== DATA ==
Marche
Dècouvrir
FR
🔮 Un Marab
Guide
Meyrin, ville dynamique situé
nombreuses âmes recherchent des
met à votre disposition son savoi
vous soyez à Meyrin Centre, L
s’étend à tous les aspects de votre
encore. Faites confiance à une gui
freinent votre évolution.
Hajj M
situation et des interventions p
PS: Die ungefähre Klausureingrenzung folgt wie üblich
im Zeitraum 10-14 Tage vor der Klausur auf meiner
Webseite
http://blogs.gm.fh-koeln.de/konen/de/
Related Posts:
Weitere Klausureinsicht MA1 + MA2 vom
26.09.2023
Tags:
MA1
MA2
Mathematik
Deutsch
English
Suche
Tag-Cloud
---
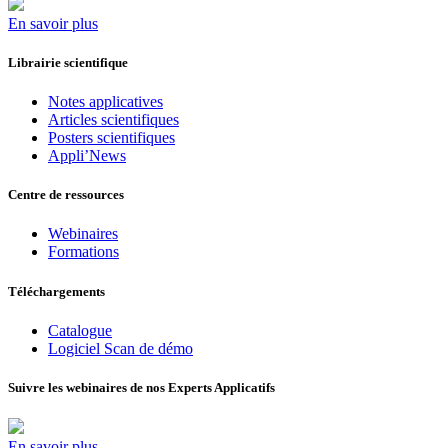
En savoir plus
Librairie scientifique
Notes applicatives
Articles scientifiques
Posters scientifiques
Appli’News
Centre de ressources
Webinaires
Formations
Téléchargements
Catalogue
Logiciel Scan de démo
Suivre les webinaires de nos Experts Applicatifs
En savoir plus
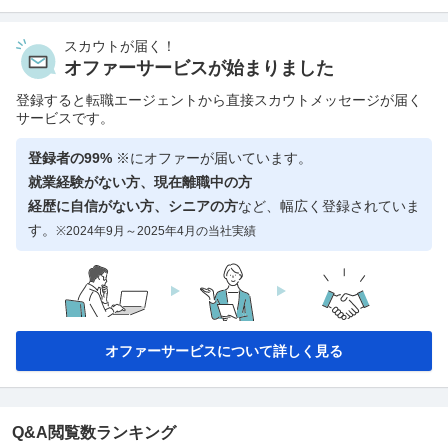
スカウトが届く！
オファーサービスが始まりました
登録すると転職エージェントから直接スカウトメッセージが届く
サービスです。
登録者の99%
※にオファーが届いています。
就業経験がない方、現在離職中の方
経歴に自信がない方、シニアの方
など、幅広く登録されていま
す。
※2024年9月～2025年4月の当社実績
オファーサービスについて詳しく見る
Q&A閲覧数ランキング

== WHAT YOU NEED TO DO ==
Using the entries above, copy out all lines that contain the string "scientifiques".

== SOLUTION FOR THIS PROBLEM ==
Articles scientifiques
Posters scientifiques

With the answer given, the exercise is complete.